◆ Exercise:
Find every line in the items below that contains the string "context" and copy each of those lines.

◆ Data to use:
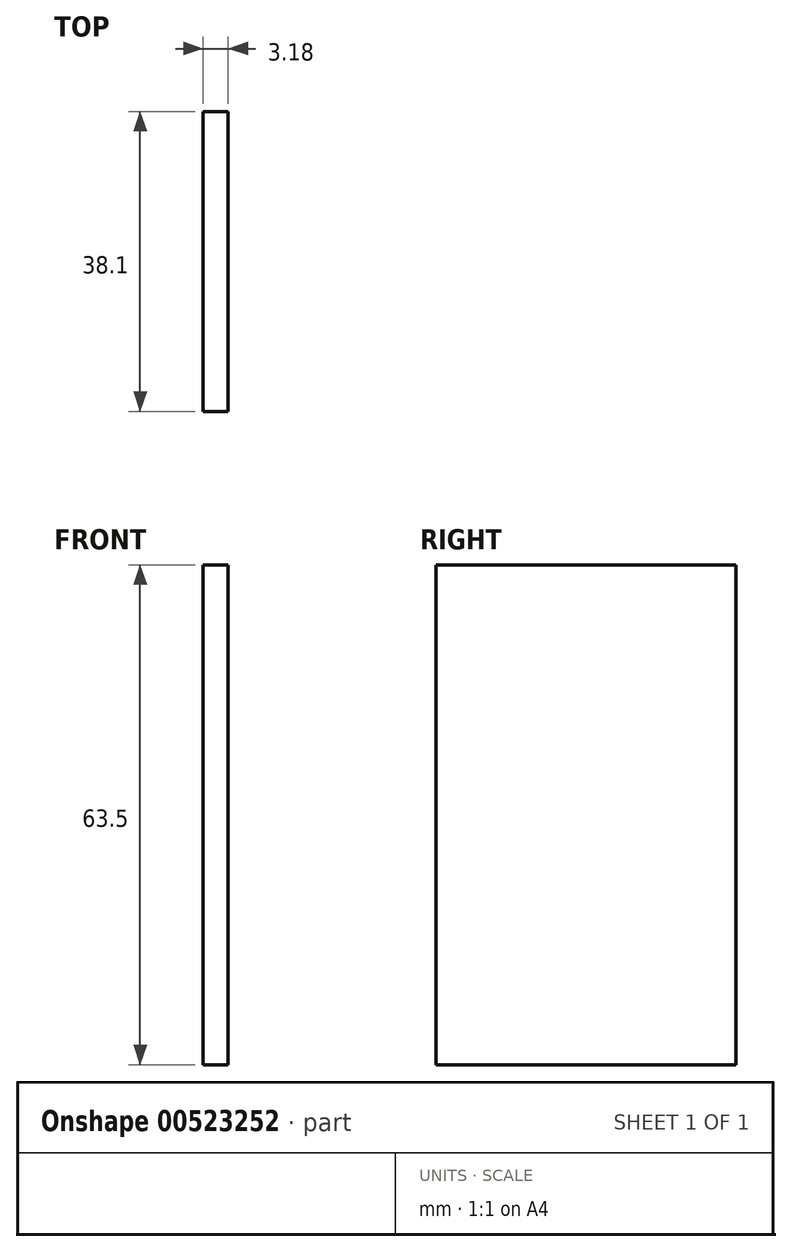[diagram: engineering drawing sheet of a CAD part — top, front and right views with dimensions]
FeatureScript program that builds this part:
annotation { "Feature Type Name" : "Feature", "Feature Type Description" : "" }
export const myFeature = defineFeature(function(context is Context, id is Id, definition is map)
    precondition{}
    {
        {
            var Q0;
            Q0=qCreatedBy(makeId("Front.planeOp"),FACE);
            var sketch = newSketch(context, id + "F0", { "sketchPlane" : qUnion([Q0])});
            skLineSegment(sketch, "E0", {"start": v(-62.46, -18.21) * mm, "end": v(-62.46, 45.29) * mm});
            skLineSegment(sketch, "E1", {"start": v(-62.46, 45.29) * mm, "end": v(-59.28, 45.29) * mm});
            skLineSegment(sketch, "E2", {"start": v(-62.46, -18.21) * mm, "end": v(-59.28, -18.21) * mm});
            skLineSegment(sketch, "E3", {"start": v(-59.28, -18.21) * mm, "end": v(-59.28, 45.29) * mm});
            skSolve(sketch);
        }
        {
            var Q0;
            Q0 = qSketchRegion(id + "F0", true);
            extrude(context, id + "F1", {"entities" : qUnion([Q0]), "depth" : 38.1 * mm, "offsetDistance" : 25.4 * mm});
        }
    });
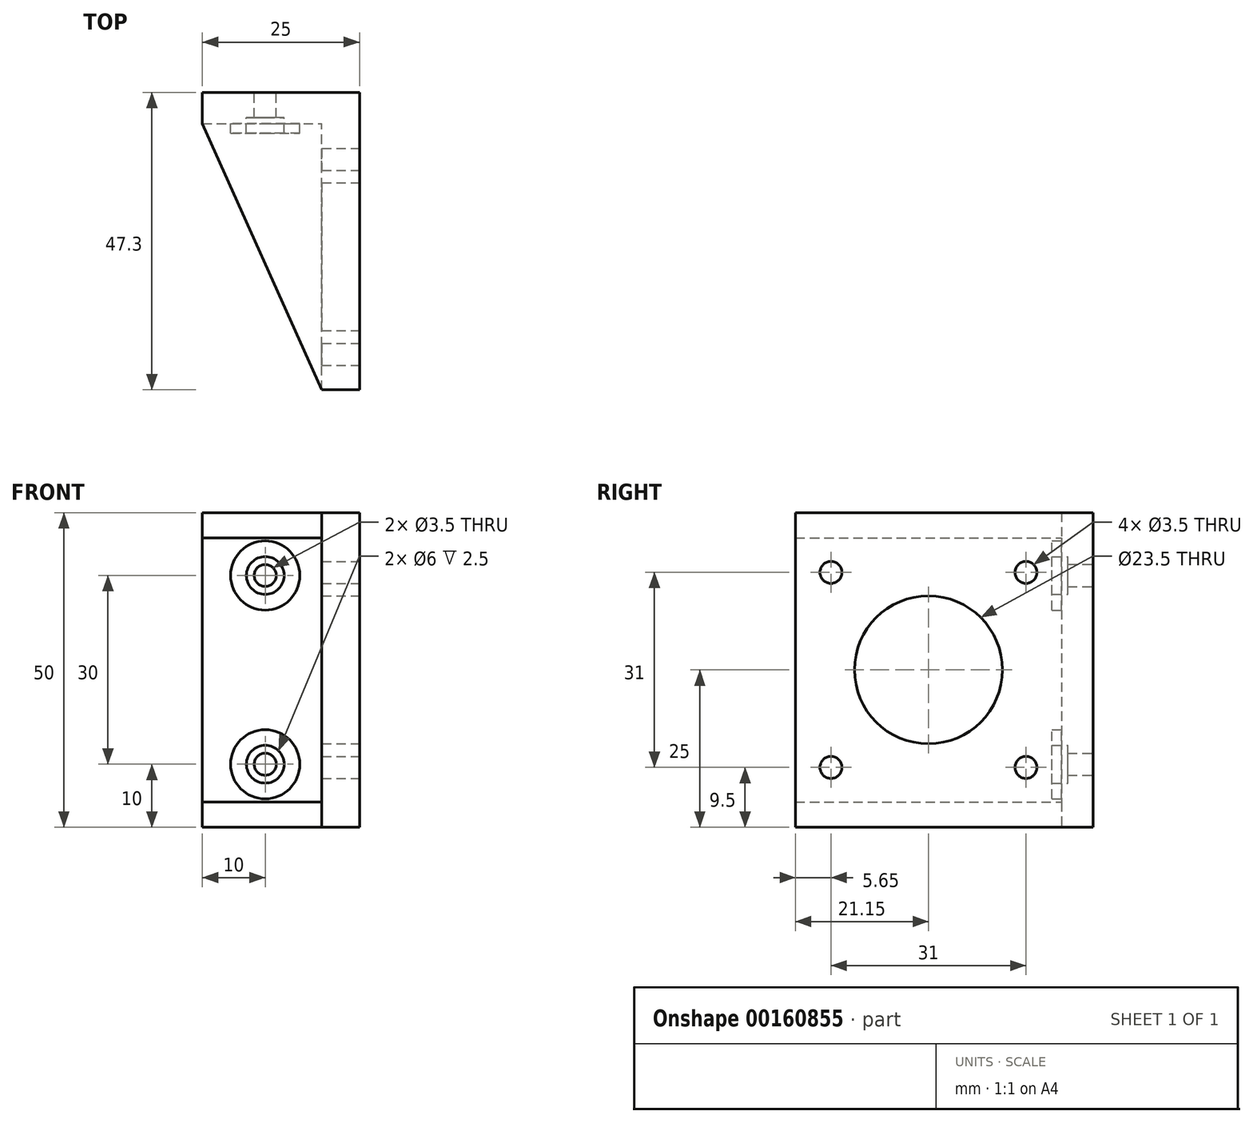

◆ Task output:
export const myFeature = defineFeature(function(context is Context, id is Id, definition is map)
            var sketch = newSketch(context, id + "F0", { "sketchPlane" : qUnion([Q0])});
            extrude(context, id + "F1", {"entities" : qUnion([Q0]), "depth" : 38.1 * mm, "offsetDistance" : 25.4 * mm});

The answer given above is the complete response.